PROBLEM DESCRIPTION: Please return every line of the records below that contains the word "fuentes".

· · ·

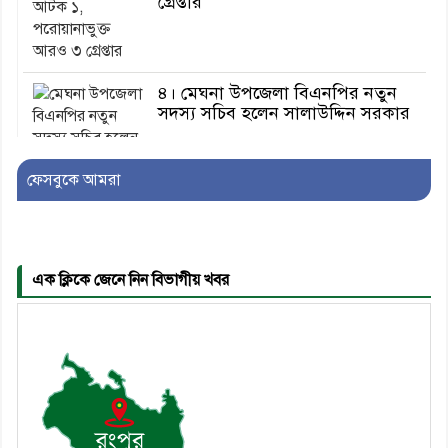
গ্রেপ্তার
৪। মেঘনা উপজেলা বিএনপির নতুন
সদস্য সচিব হলেন সালাউদ্দিন সরকার
ফেসবুকে আমরা
৫। জেলা পুলিশ সুপার থেকে সম্মাননা
পেলেন দাউদকান্দি মডেল থানার
এএসআই সজল
এক ক্লিকে জেনে নিন বিভাগীয় খবর
৬। দাউদকান্দিতে উপজেলা আইন-
শৃঙ্খলা কমিটির মাসিক সভা অনুষ্ঠিত
৭। দাউদকান্দিতে মুচি সম্প্রদায়ের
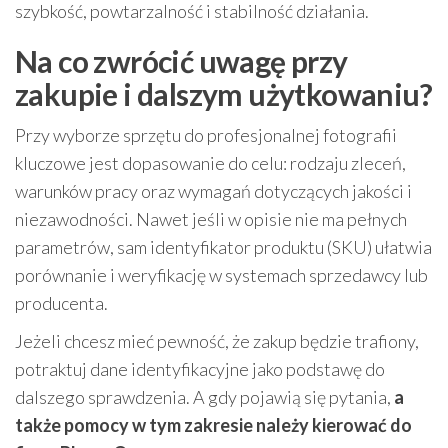
szybkość, powtarzalność i stabilność działania.
Na co zwrócić uwagę przy
zakupie i dalszym użytkowaniu?
Przy wyborze sprzętu do profesjonalnej fotografii
kluczowe jest dopasowanie do celu: rodzaju zleceń,
warunków pracy oraz wymagań dotyczących jakości i
niezawodności. Nawet jeśli w opisie nie ma pełnych
parametrów, sam identyfikator produktu (SKU) ułatwia
porównanie i weryfikację w systemach sprzedawcy lub
producenta.
Jeżeli chcesz mieć pewność, że zakup będzie trafiony,
potraktuj dane identyfikacyjne jako podstawę do
dalszego sprawdzenia. A gdy pojawią się pytania,
a
także pomocy w tym zakresie należy kierować do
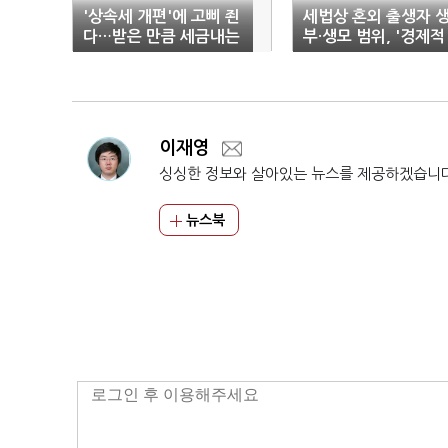
'상속세 개편'에 고삐 죈
세법상 혼외 출생자 
다…받은 만큼 세금내는
부·생모 범위, '경제적
'유산취득세' 검토
연관 관계'로 한정
이재영
싱싱한 정보와 살아있는 뉴스를 제공하겠습니
뉴스북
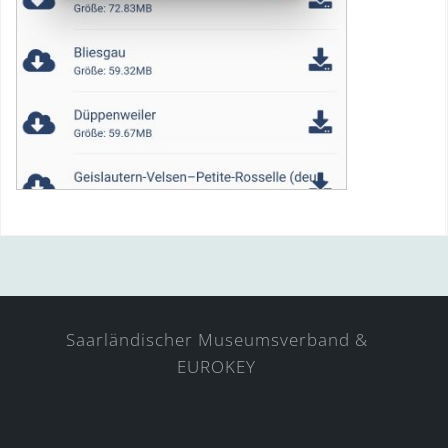
Saarländischer Museumsverband &
EUROKEY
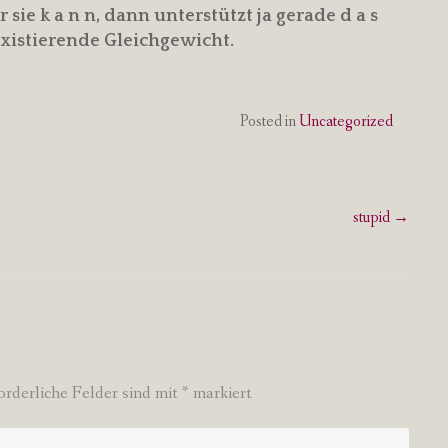
 sie k a n n, dann unterstützt ja gerade d a s
existierende Gleichgewicht.
Posted in
Uncategorized
stupid
→
orderliche Felder sind mit
*
markiert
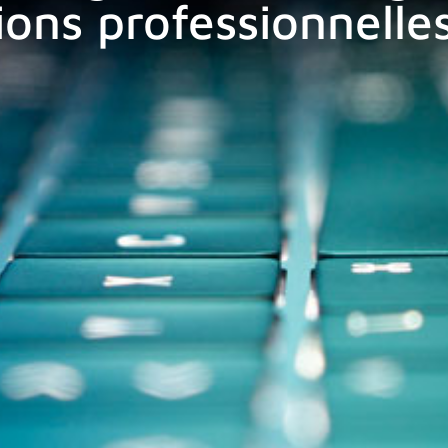
ions professionnelle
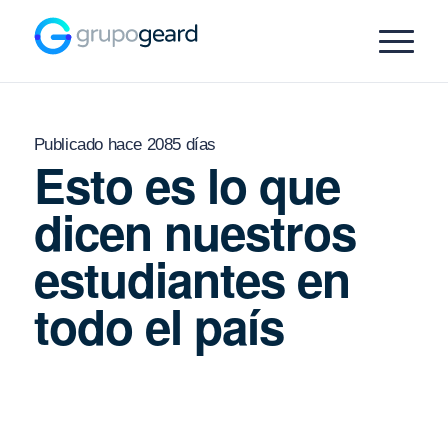
Publicado hace 2085 días
Esto es lo que
dicen nuestros
estudiantes en
todo el país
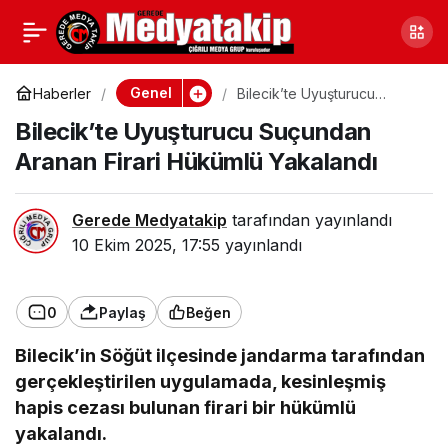
Ankara Elmadağ’da
0
Paylaş
Gece Saatlerinde
Genel
Haberler
Bilecik’te Uyuşturucu
Suçundan Aranan Firari
Bilecik’te Uyuşturucu Suçundan
Hükümlü Yakalandı
Korkunç Yangın
Aranan Firari Hükümlü Yakalandı
Gerede Medyatakip
tarafından yayınlandı
10 Ekim 2025, 17:55
yayınlandı
0
Paylaş
Beğen
Bilecik’in Söğüt ilçesinde jandarma tarafından
gerçekleştirilen uygulamada, kesinleşmiş
hapis cezası bulunan firari bir hükümlü
yakalandı.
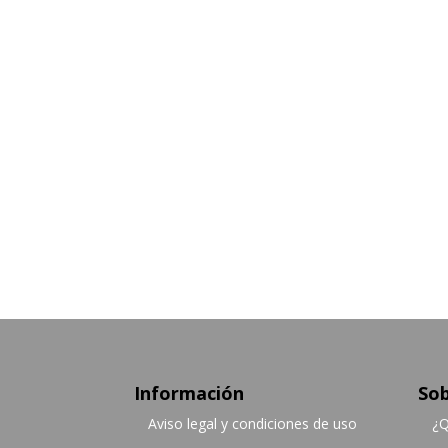
Información
Sob
Aviso legal y condiciones de uso
¿Q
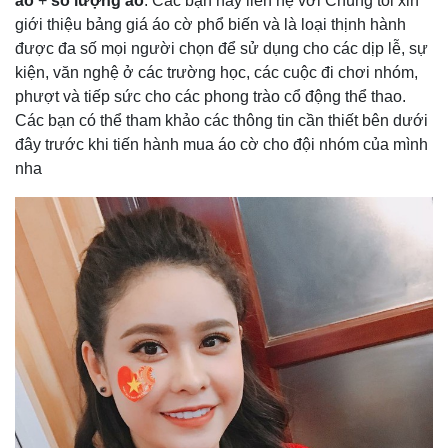
áo
+
số lượng áo
. Các bạn hãy liên hệ với Chúng tôi xin
giới thiệu bảng giá áo cờ phổ biến và là loại thịnh hành
được đa số mọi người chọn để sử dụng cho các dịp lễ, sự
kiện, văn nghệ ở các trường học, các cuộc đi chơi nhóm,
phượt và tiếp sức cho các phong trào cổ động thể thao.
Các bạn có thể tham khảo các thông tin cần thiết bên dưới
đây trước khi tiến hành mua áo cờ cho đội nhóm của mình
nha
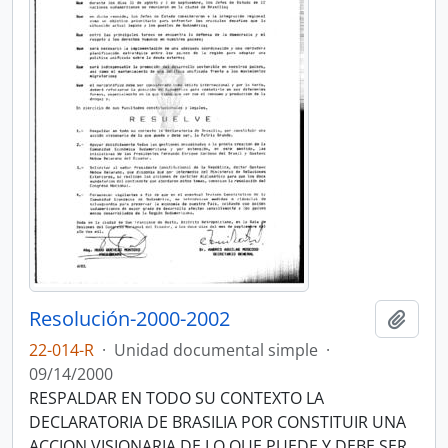
Resolución-2000-2002
Añadi
22-014-R
·
Unidad documental simple
·
09/14/2000
RESPALDAR EN TODO SU CONTEXTO LA
DECLARATORIA DE BRASILIA POR CONSTITUIR UNA
ACCION VISIONARIA DE LO QUE PUEDE Y DEBE SER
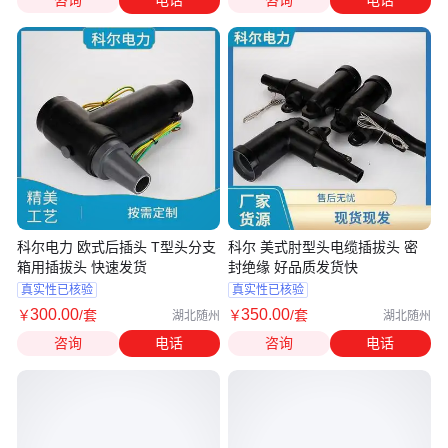
咨询
电话
咨询
电话
科尔电力 欧式后插头 T型头分支
科尔 美式肘型头电缆插拔头 密
箱用插拔头 快速发货
封绝缘 好品质发货快
真实性已核验
真实性已核验
300
.00
350
.00
￥
/套
￥
/套
湖北随州
湖北随州
咨询
电话
咨询
电话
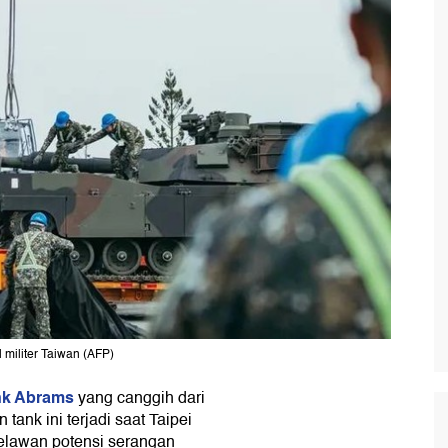
militer Taiwan (AFP)
nk Abrams
yang canggih dari
tank ini terjadi saat Taipei
elawan potensi serangan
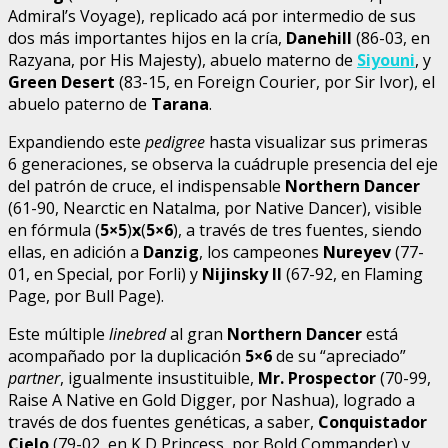
Admiral’s Voyage), replicado acá por intermedio de sus
dos más importantes hijos en la cría,
Danehill
(86-03, en
Razyana, por His Majesty), abuelo materno de
Siyouni
, y
Green Desert
(83-15, en Foreign Courier, por Sir Ivor), el
abuelo paterno de
Tarana
.
Expandiendo este
pedigree
hasta visualizar sus primeras
6 generaciones, se observa la cuádruple presencia del eje
del patrón de cruce, el indispensable
Northern Dancer
(61-90, Nearctic en Natalma, por Native Dancer), visible
en fórmula (
5×5
)
x
(
5×6
), a través de tres fuentes, siendo
ellas, en adición a
Danzig
, los campeones
Nureyev
(77-
01, en Special, por Forli) y
Nijinsky II
(67-92, en Flaming
Page, por Bull Page).
Este múltiple
linebred
al gran
Northern Dancer
está
acompañado por la duplicación
5×6
de su “apreciado”
partner
, igualmente insustituible,
Mr. Prospector
(70-99,
Raise A Native en Gold Digger, por Nashua), logrado a
través de dos fuentes genéticas, a saber,
Conquistador
Cielo
(79-02, en K D Princess, por Bold Commander) y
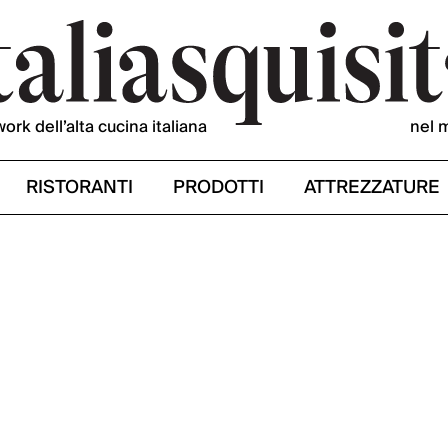
work dell’alta cucina italiana
nel 
RISTORANTI
PRODOTTI
ATTREZZATURE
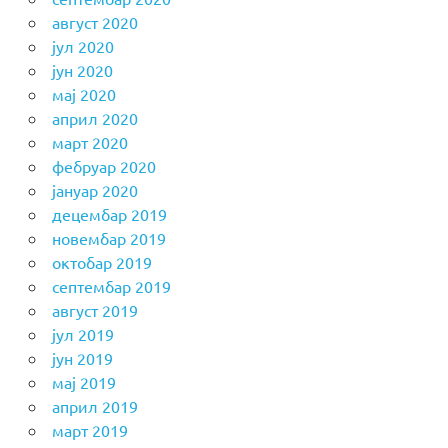
август 2020
јул 2020
јун 2020
мај 2020
април 2020
март 2020
фебруар 2020
јануар 2020
децембар 2019
новембар 2019
октобар 2019
септембар 2019
август 2019
јул 2019
јун 2019
мај 2019
април 2019
март 2019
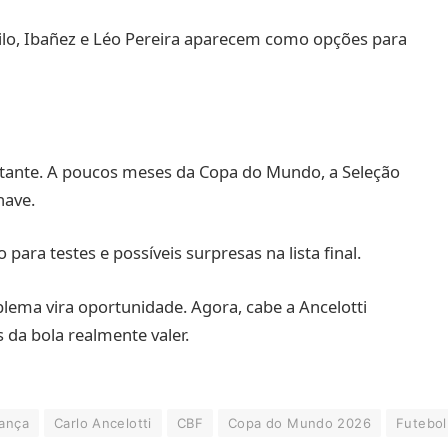
lo, Ibañez e Léo Pereira aparecem como opções para
rtante. A poucos meses da Copa do Mundo, a Seleção
have.
a testes e possíveis surpresas na lista final.
oblema vira oportunidade. Agora, cabe a Ancelotti
 da bola realmente valer.
rança
Carlo Ancelotti
CBF
Copa do Mundo 2026
Futebol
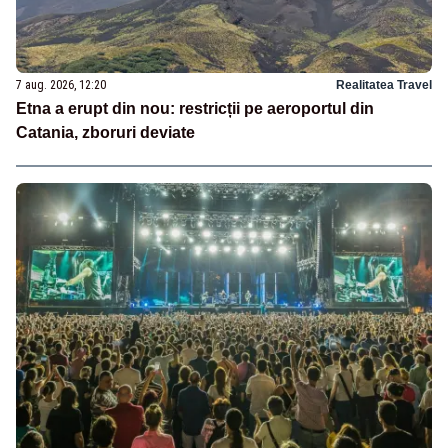
7 aug. 2026, 12:20
Realitatea Travel
Etna a erupt din nou: restricții pe aeroportul din
Catania, zboruri deviate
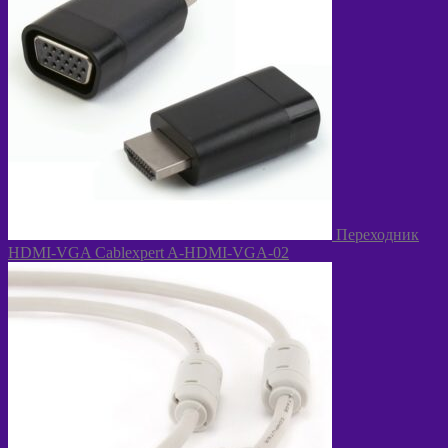
Переходник
HDMI-VGA Cablexpert A-HDMI-VGA-02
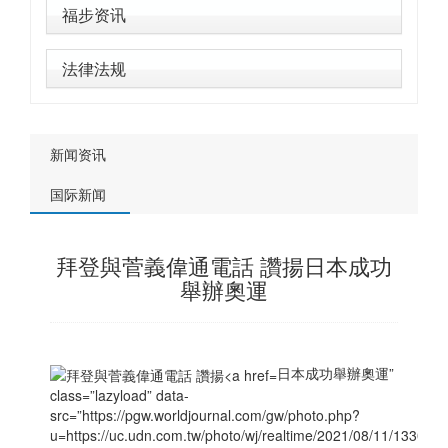
福步资讯
法律法规
新闻资讯
国际新闻
拜登與菅義偉通電話 讚揚日本成功
舉辦奧運
日本成功舉辦奧運”
class=”lazyload” data-
src=”https://pgw.worldjournal.com/gw/photo.php?
u=https://uc.udn.com.tw/photo/wj/realtime/2021/08/11/13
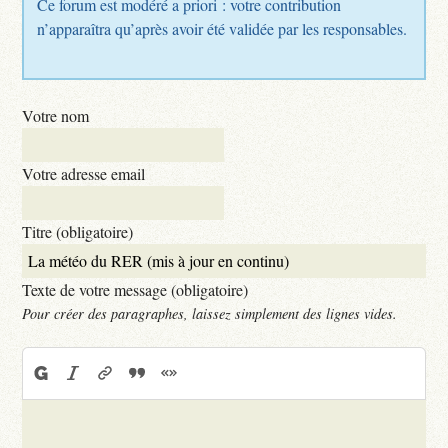
Ce forum est modéré a priori : votre contribution
n’apparaîtra qu’après avoir été validée par les responsables.
Votre nom
Votre adresse email
Titre (obligatoire)
Texte de votre message (obligatoire)
Pour créer des paragraphes, laissez simplement des lignes vides.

· · ·

TASK RESULT:
), a través de tres fuentes, siendo
través de dos fuentes genéticas, a saber,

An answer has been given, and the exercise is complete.